What’s shaking on the moon
Wheaton professor’s research illuminates active geology on the moon
A Wheaton College professor participated in a research team that has discovered new evidence in nearly 50-year-old data indicating that the moon’s surface remains geologically active.
Professor of Geology Geoffrey Collins and his colleagues analyzed seismographic data collected by the Apollo missions and found evidence of a shrinking moon and currently active lunar faults, according to a study published today (Monday, May 13) in the journal Nature Geoscience. The finding suggests that, like the Earth, the moon is tectonically active.
“The moon is our closest neighbor,” Professor Collins said. “It’s one of the places in the universe that we thought we understood the best, and part of what we thought we understood about the surface of the moon was that nothing has been happening there for a long time. That appears not to be true.”
The data that helped to revise scientists’ long-held view of the moon as geologically stable began with the 1969 moon landing of astronauts Neil Armstrong and Buzz Aldrin.
“It’s a great testament to the continued benefits of the Apollo program that seismic data collected over 40 years ago is helping to confirm that the moon is likely tectonically active today,” said Thomas R. Watters, the lead author of the study and a Smithsonian senior scientist. “The connection between the location and timing of shallow moonquakes and known young faults is further evidence that our moon is a dynamic world.”
The Apollo 11, 12, 14, 15 and 16 astronauts placed seismometers—instruments that measure the shaking produced by quakes—at their landing sites. Four of the seismometers operated from 1969 to 1977 and recorded 28 shallow moonquakes. At the time, scientists were unable to accurately identify the origin and location of the seismic shocks that the instruments captured.

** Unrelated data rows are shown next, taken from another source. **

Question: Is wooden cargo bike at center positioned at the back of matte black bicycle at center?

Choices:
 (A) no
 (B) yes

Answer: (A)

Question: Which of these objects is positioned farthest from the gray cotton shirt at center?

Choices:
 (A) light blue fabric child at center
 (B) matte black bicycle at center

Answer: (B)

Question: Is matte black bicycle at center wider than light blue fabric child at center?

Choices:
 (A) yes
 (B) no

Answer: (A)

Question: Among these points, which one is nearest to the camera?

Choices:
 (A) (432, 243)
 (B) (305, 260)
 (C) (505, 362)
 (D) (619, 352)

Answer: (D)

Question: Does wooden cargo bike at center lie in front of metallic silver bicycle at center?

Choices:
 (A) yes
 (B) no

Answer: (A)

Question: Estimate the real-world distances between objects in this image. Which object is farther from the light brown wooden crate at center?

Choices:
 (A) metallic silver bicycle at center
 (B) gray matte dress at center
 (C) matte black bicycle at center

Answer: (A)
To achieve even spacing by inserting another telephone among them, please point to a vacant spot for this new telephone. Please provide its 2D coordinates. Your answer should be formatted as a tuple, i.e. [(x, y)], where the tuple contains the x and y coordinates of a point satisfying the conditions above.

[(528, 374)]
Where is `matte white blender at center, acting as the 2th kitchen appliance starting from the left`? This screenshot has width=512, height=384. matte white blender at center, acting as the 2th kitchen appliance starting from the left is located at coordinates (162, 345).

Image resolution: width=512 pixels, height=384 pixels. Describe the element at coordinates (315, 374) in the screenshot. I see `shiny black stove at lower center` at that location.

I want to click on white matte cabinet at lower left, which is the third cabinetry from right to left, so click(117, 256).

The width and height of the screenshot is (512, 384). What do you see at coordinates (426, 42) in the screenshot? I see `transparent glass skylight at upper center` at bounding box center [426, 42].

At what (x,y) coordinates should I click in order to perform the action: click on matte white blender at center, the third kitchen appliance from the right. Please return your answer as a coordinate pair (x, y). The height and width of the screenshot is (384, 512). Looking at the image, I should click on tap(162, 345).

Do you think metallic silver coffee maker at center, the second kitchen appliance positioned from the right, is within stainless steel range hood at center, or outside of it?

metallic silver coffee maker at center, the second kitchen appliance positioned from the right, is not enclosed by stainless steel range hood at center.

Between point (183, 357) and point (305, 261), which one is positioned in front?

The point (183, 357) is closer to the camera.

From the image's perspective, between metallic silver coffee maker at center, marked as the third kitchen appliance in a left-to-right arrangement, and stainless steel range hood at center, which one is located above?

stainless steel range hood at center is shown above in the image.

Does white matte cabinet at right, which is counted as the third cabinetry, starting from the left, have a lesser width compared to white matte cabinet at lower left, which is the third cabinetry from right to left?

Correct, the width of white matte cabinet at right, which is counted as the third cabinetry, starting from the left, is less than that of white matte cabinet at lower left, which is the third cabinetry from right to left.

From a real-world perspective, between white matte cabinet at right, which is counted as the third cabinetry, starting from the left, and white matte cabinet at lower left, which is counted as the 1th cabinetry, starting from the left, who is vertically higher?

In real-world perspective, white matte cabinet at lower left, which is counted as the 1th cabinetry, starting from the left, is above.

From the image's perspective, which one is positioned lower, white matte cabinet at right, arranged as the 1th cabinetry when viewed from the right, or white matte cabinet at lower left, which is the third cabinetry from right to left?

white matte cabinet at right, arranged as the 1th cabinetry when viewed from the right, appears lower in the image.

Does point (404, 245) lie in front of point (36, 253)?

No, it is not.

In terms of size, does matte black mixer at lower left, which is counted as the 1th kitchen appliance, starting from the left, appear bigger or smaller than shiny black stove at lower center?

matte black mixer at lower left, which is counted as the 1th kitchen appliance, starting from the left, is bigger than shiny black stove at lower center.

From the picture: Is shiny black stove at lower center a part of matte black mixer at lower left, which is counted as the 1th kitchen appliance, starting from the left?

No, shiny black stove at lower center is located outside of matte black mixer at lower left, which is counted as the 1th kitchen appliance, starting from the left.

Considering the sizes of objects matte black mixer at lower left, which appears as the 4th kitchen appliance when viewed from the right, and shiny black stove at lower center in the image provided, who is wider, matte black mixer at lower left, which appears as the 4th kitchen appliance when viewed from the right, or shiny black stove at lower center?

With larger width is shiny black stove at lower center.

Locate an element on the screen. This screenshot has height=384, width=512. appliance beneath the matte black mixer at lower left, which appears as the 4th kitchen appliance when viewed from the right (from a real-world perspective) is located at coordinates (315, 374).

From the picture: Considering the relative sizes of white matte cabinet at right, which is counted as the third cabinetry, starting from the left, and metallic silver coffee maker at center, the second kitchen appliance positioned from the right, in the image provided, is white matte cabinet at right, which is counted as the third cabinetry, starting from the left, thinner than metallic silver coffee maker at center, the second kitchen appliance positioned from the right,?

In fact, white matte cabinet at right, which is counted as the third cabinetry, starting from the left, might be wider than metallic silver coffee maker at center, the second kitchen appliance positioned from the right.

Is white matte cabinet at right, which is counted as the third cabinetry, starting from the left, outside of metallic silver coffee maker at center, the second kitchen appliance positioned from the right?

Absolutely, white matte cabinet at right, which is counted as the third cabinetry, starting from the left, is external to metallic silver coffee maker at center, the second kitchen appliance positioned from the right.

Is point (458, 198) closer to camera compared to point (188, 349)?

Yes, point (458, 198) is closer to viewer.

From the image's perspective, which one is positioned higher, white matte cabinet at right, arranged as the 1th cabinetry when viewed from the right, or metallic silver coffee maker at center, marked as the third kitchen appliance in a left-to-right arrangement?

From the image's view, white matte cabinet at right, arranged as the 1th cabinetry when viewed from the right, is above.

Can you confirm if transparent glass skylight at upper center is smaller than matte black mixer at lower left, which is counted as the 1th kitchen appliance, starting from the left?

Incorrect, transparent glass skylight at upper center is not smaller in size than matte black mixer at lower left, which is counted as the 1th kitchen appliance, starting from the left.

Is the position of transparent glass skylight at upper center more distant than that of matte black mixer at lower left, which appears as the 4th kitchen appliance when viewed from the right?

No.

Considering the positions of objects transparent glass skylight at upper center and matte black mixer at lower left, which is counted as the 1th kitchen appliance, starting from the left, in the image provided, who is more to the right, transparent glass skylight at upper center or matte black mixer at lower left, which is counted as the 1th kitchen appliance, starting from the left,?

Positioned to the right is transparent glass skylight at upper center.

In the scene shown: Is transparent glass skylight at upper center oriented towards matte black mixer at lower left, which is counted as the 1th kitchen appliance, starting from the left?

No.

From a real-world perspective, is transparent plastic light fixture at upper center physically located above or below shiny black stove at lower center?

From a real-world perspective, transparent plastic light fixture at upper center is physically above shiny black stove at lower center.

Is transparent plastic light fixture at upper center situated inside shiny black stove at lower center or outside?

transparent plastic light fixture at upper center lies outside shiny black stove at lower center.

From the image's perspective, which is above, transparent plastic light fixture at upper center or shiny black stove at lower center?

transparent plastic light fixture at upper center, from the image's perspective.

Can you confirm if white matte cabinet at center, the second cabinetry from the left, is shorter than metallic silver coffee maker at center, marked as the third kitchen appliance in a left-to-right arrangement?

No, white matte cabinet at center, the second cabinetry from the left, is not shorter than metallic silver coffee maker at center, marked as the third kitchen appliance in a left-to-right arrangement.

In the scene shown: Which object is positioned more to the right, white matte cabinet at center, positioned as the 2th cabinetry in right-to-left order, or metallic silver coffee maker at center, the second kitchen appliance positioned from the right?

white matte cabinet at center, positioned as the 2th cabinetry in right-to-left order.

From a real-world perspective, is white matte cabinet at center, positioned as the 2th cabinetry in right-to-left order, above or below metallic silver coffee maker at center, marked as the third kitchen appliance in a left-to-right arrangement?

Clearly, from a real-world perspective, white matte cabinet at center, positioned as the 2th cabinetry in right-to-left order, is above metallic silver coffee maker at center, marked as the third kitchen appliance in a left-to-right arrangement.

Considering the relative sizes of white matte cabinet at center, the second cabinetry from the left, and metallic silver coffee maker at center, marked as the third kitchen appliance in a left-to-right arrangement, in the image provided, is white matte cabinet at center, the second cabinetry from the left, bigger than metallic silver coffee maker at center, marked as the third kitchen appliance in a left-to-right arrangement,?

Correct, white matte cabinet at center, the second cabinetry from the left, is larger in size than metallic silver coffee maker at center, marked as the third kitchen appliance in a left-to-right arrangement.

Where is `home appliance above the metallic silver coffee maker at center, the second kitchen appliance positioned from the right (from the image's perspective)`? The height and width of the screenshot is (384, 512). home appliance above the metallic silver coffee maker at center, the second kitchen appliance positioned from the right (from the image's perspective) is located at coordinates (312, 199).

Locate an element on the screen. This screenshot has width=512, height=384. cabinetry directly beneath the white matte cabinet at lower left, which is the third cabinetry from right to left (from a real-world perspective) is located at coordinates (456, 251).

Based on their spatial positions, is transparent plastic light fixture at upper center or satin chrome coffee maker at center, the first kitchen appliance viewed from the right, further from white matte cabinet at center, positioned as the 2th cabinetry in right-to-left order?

The exponential growth in computing power since then has given scientists new tools to identify where the shocks occurred, Collins said.
“We have much better algorithms now than they did in the 1970s for determining where a quake occurs, even if you only have a few stations recording it,” he said. “Advances in computing have made it possible to locate much more precisely where these shallow moonquakes were happening.”
Collins connected with Watters through a former student, Emily Martin ‘06, a colleague of the lead author and a post-doctoral fellow at the Center for Earth and Planetary Studies in the Smithsonian’s National Air and Space Museum. Other members of the research team on this project included scientists from the University of Maryland at College Park, the University of British Columbia and NASA Marshall Space Flight Center.
The inspiration to re-examine the Apollo mission data came, in part, from the highly detailed images taken in in the past decade by NASA’s Lunar Reconnaissance Orbiter (LRO) spacecraft, which showed thousands of cliff-like fault scarps on the moon’s surface. The research team found that eight of the 28 recorded quakes took place within 30 kilometers of the faults revealed in the images.
Collins added another piece to the puzzle by applying his research on how tides on the moons of giant planets, such as Jupiter, cause the buildup of tectonic stresses. His computer models showed a strong correlation between the time and location of the moonquakes and the peak tidal influence of the Earth’s gravity on that particular region of the moon. That force, combined with the shrinking of the moon caused by its cooling, appears to drive the tectonic activity that builds new fault scarps on the moon.
“This is just a much slower process on our moon than we observe on the moons of the outer planets because those planets are huge and the tidal forces they generate are huge,” Collins said. “Comparatively, the Earth doesn’t have nearly as much tidal influence on our moon. So, it happens slowly, but over time it does build up to a large amount of stress on the moon.”
“We see these relatively recent faults on the moon that are cracking the surface apart and we think the Apollo missions actually detected it happening. They just didn’t realize it at the time,” Collins said. “It’s cool to solve a mystery like that almost 50 years later.”
The team’s findings suggests new lines of inquiry for the next mission to the moon.